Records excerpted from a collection
┄┄┄┄┄┄

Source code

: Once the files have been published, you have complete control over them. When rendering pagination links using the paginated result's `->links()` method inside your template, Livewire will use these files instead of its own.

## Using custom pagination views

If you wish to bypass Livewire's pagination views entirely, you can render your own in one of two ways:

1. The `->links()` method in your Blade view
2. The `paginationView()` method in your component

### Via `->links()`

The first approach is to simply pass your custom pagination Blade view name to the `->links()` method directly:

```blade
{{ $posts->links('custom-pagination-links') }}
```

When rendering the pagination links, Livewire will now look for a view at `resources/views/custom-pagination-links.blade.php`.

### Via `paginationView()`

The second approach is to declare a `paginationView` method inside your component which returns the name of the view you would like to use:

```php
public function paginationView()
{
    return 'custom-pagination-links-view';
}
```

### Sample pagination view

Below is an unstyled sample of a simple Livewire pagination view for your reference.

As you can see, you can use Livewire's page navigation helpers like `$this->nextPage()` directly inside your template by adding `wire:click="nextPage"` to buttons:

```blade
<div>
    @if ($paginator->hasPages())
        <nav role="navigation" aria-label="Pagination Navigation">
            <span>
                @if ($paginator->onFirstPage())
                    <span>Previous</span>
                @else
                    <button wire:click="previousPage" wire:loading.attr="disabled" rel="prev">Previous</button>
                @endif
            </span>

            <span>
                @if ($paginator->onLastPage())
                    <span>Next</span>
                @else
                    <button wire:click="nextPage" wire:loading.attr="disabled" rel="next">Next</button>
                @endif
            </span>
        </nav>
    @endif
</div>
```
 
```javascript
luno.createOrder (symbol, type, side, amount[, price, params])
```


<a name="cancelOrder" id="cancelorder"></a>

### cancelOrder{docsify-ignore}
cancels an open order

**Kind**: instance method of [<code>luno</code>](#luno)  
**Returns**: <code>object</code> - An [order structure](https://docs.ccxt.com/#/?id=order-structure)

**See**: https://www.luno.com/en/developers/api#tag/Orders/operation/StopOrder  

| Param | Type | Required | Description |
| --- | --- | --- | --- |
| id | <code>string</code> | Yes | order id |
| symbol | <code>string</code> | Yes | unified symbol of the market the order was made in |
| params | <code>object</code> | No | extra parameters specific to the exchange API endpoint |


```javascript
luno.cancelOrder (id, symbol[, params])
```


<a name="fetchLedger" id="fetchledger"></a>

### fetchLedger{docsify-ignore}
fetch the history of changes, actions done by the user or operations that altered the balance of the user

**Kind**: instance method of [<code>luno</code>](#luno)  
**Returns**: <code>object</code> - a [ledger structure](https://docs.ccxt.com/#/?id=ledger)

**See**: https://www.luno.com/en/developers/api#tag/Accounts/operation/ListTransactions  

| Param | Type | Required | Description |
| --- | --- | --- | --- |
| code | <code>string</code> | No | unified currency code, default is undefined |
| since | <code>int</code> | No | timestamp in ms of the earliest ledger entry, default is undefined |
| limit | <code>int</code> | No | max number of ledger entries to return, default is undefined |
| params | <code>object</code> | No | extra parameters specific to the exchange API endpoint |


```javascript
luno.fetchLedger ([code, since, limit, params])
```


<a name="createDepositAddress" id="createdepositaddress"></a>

┄┄┄┄┄┄

*ABOUT THIS TASK*:
Look through the entries and return each line that has the word "approach" in it.

*ANSWER BOX*:
The first approach is to simply pass your custom pagination Blade view name to the `->links()` method directly:
The second approach is to declare a `paginationView` method inside your component which returns the name of the view you would like to use:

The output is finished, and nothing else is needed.